Non ci sarà crescita fino a quando non recupereremo – nel nostro lavoro e non nelle chiacchiere del Bar – orgoglio del nostro lavoro. Non ci sarà crescita fino a quando non potremo licenziare i sovraintendenti responsabili di questo scempio e, magari, affidare la Reggia a privati che siano capaci – nel rispetto degli standard di decoro e conservazione che alla Reggia non rispettano – di fare meglio. 
Non ci sarà crescita fino a quando un Presidente del consiglio che ha fatto il sindaco di Firenze non si ricorderà che è dalla riforma di “istituzioni medioevali come le sovraintendenze” (come lui stesso ebbe a definirle) che si fa ripartire un Paese stremato.

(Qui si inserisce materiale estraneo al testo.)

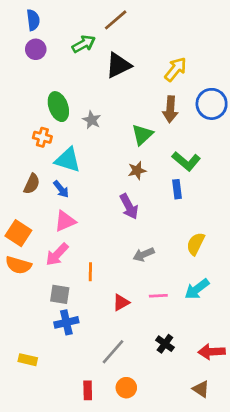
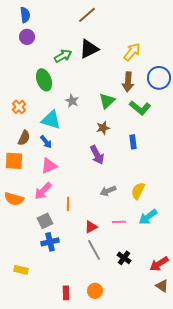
green arrow: (84, 44) -> (63, 56), moved
gray star: (92, 120) -> (72, 101), moved
orange cross: (42, 137) -> (19, 107), moved, turned 32
green L-shape: (186, 161) -> (140, 108), moved
orange square: (18, 233) -> (14, 161), moved, turned -30
yellow semicircle: (196, 244) -> (138, 191), moved
gray square: (60, 294) -> (45, 221), turned -35
gray line: (113, 352) -> (94, 250), moved, turned -70
red arrow: (212, 352) -> (159, 264), turned -30
brown triangle: (201, 389) -> (162, 286), moved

Non ci sarà crescita fino a quando i sindacati non saranno messi di fronte alla scelta drastica – non nebulosa come quella sull’articolo 18 – se proteggere i dirigenti che non fanno nulla o i tanti giovani che potrebbero trovare occupazione domani da un atto di buon senso che riporti Caserta a far concorrenza a Versailles. E i cittadini casertani a fare jogging nella Reggia. 

Non ci sarà crescita fino a quando la colpa è sempre di qualcun altro e non esisterà una società civile capace di chiedere la possibilità di utilizzare le opportunità che esistono senza ridursi all’ultimo momento per andare a mendicare un posto “socialmente utile” come settimo impiegato seduto senza lavoro all’ingresso di una Reggia che non interessa più nessuno. O per chiedere all'ultimo momento all'Europa più finanziamenti che non riesce a spendere.

Sono questi – concretissimi, semplici – i “cambi di verso” di cui avremmo bisogno. Subito. E i giornali forse servirebbero per stimolare discussioni utili. Piuttosto che contemplazioni della crisi senza fine di una società ripiegata su se stessa.